*Texto do documento:*
=-=-=
Saturday, 27 de April de 2024 ISSN 1519-7670 - Ano 24 - nº 1285

‘Exigência de data centers no Brasil seria inútil e prejudicaria usuário’

O diretor de políticas públicas da Google Brasil, Marcel Leonardi, afirmou nesta quinta-feira que a exigência do governo brasileiro de que dados de internautas daqui passem a ser armazenados no país é inútil e colocaria o Brasil no fim da lista de prioridades da empresa. A medida deve ser incluída no projeto do Marco Civil da Internet, que tramita em caráter de urgência na Câmara dos Deputados e precisa ser votado até o dia 28, caso contrário travará a pauta da Casa.

– Localização de data center não define jurisdição. O que define jurisdição é a nacionalidade da empresa que controla os dados. Isso significa que, na prática, tal exigência legal não altera em nada o cenário, porque a empresa controladora dos dados, a Google Inc., continua sendo americana e, portanto, sujeita à legislação americana, fornecendo dados às autoridades de lá de acordo com a legislação dos Estados Unidos. A localização dos dados (no Brasil) não faria diferença nenhuma do ponto de vista de jurisdição – disse Leonardi depois de painel sobre o Marco Civil da Internet na feira Futurecom, que acontece até está quinta-feira no Rio.
=-=-=
*Registros armazenados:*

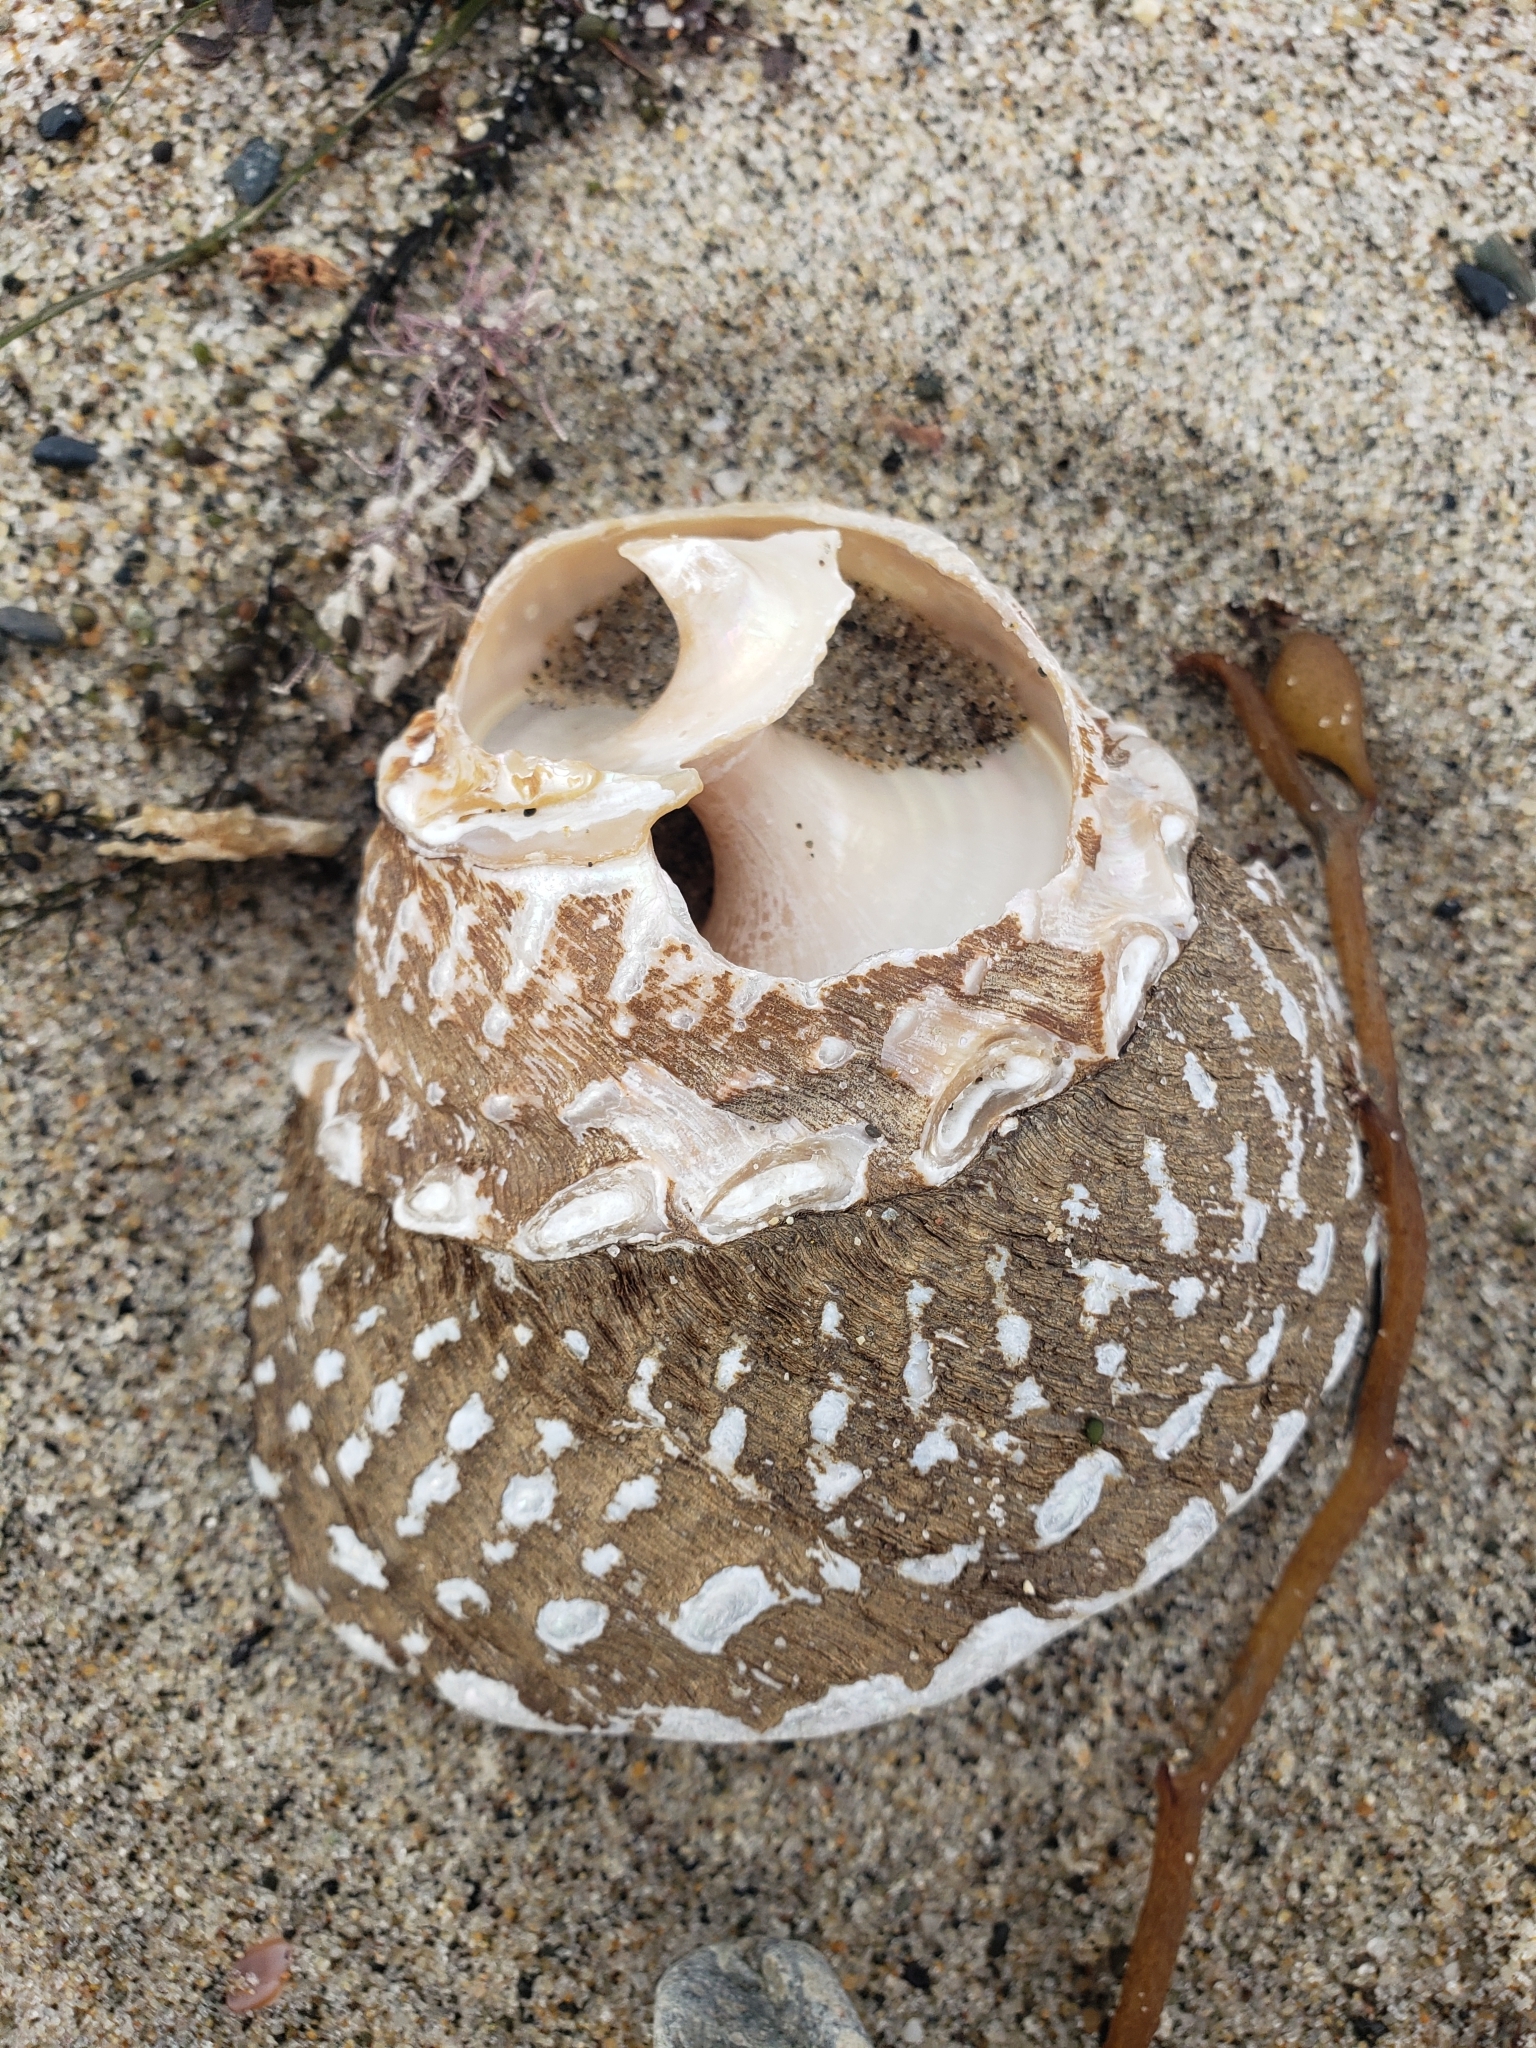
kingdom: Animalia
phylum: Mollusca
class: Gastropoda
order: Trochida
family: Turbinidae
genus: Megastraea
=-=-=
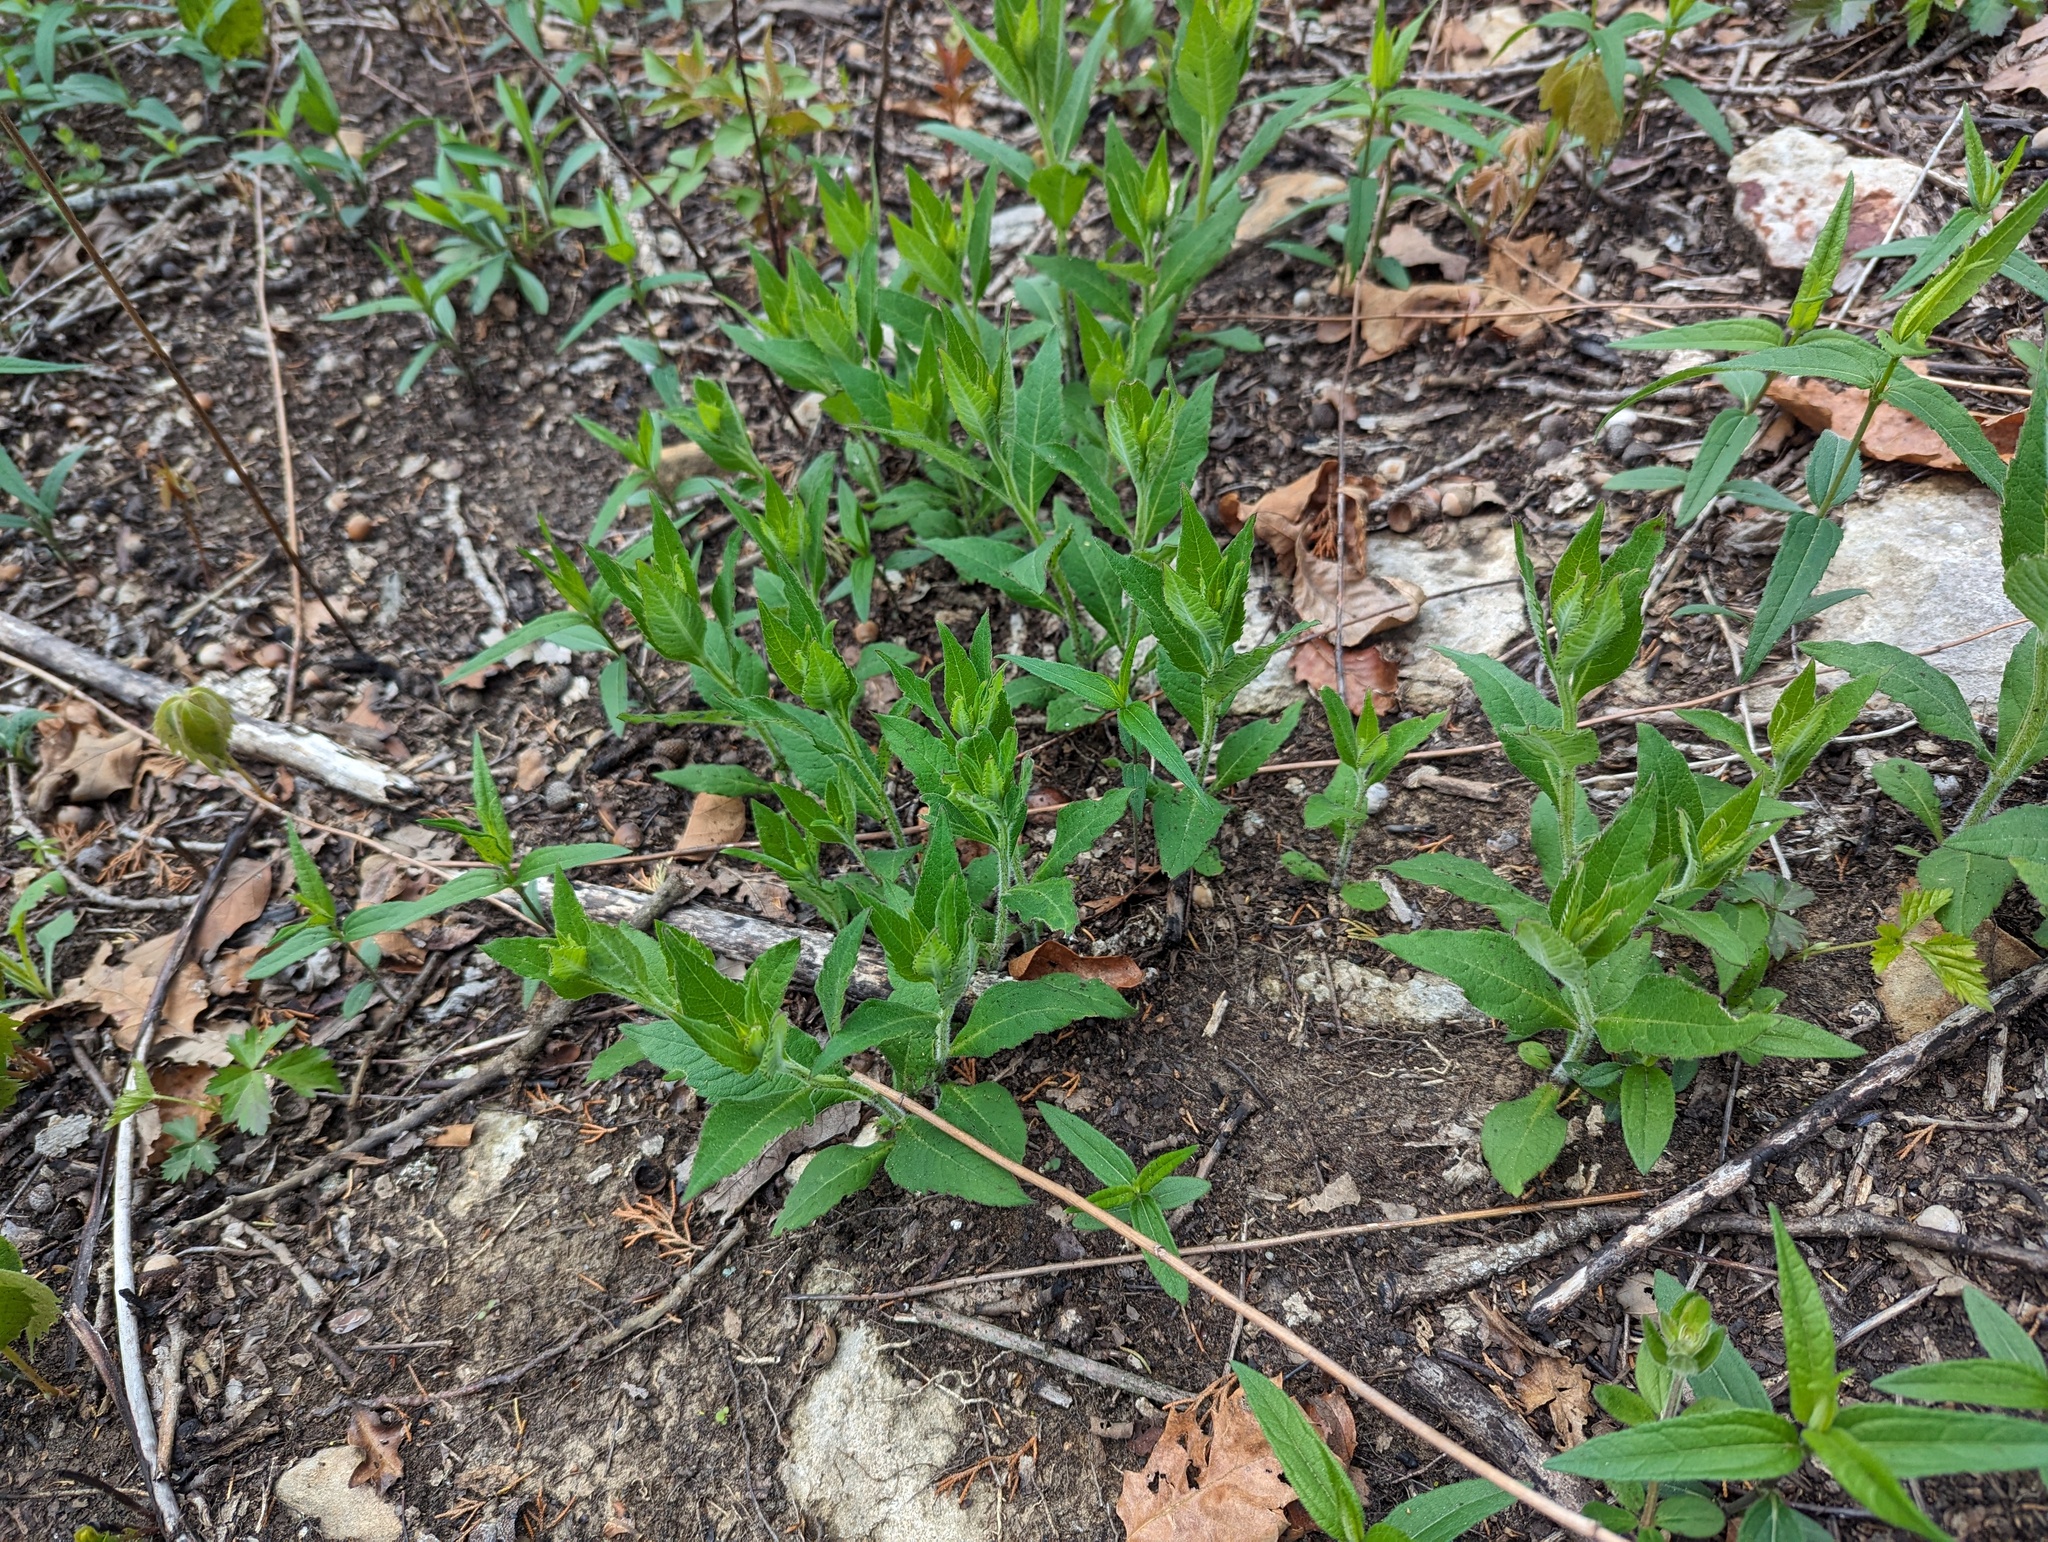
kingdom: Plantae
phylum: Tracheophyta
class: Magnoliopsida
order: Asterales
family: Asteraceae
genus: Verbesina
=-=-=
Por favor, liste uma a uma as frases da fala de Marcel Leonardi reproduzida na reportagem, no parágrafo que começa com "Localização de data center".

*Resposta da tarefa:*
1. Localização de data center não define jurisdição.
2. O que define jurisdição é a nacionalidade da empresa que controla os dados.
3. Isso significa que, na prática, tal exigência legal não altera em nada o cenário, porque a empresa controladora dos dados, a Google Inc., continua sendo americana e, portanto, sujeita à legislação americana, fornecendo dados às autoridades de lá de acordo com a legislação dos Estados Unidos.
4. A localização dos dados (no Brasil) não faria diferença nenhuma do ponto de vista de jurisdição